D'un point de vue macroéconomique, la Chine se classera au premier rang en termes de performances économiques cette année et réussira à limiter les dégâts au minimum par rapport à d'autres pays. Selon les projections du FMI, la Chine est la seule grande économie qui enregistrera une croissance positive de son PIB en 2020-21. En conséquence, le poids du pays dans le PIB mondial passera de 16% à 18% entre 2019 et 2021, tandis que la part des États-Unis restera stable à 24%. Au cours de la décennie 2010, le niveau d'endettement du secteur privé en Chine était un sujet d'inquiétude. Cela ne semble plus être un facteur de fragilité par rapport aux autres économies développées en termes de déséquilibres économiques. Les déséquilibres macroéconomiques s'étant considérablement accentués dans le monde occidental à la suite de la pandémie, le risque chinois ne semble plus supérieur en comparaison.

Les marchés actions chinois et du reste de l'Asie
sont devenus la principale force des marchés émergents.

Le succès de la Chine sur les marchés financiers a bénéficié de l'amélioration de son statut économique. Sa pondération dans les indices émergents a récemment augmenté, en partie grâce aux progrès continus de l'ouverture des marchés onshore et à leur inclusion progressive dans les indices MSCI, augmentant l'importance de la Chine pour les investisseurs étrangers. Mais la dynamique sous-jacente va bien au-delà de simples changements d'indices. Les marchés actions chinois et du reste de l'Asie sont devenus la principale force des marchés émergents, avec un quasi-doublement de leur performance au cours de la dernière décennie, contre un recul de 25% des marchés émergents hors-Asie. Cela reflète en grande partie la divergence des modèles économiques- Les secteurs de la technologie, de la consommation et de la santé représentent en effet plus de la moitié des indices asiatiques, tandis que les marchés actions des autres pays émergents sont encore largement dominés par l'énergie et la finance.

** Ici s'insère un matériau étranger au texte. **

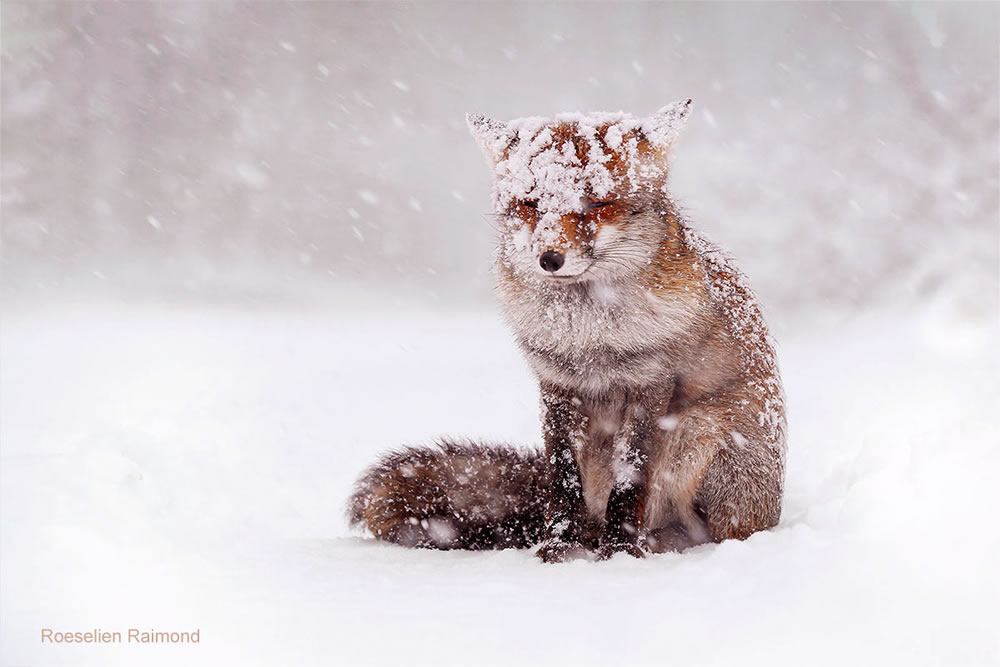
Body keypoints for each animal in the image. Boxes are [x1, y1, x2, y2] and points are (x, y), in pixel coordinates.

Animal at [352, 100, 788, 564]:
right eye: (530, 203)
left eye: (597, 203)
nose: (550, 258)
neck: (588, 337)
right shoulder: (556, 384)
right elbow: (562, 477)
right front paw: (556, 549)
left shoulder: (651, 385)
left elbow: (630, 480)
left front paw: (621, 552)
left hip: (697, 432)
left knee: (702, 527)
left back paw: (659, 543)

Les marchés asiatiques sont devenus une source essentielle de croissance pour les investisseurs et, contrairement à de nombreux autres thèmes de croissance aujourd'hui, c'est une source de croissance encore assez bon marché. l'Asie EM ne présente qu'une faible prime de valorisation par rapport aux autres marchés émergents. Et si l'on examine plus spécifiquement la Chine par rapport aux États-Unis, le MSCI Chine se négocie à 15,5x les BPA prospectifs contre 20,4 pour le S&P 500, ce qui représente une décote de 25%. Rappelons que Amazon se négocie à 70x les BPA prospectifs contre seulement 29x pour Alibaba. La formule «la Chine fascine mais n’attire pas» ne s’applique plus vraiment au monde financier.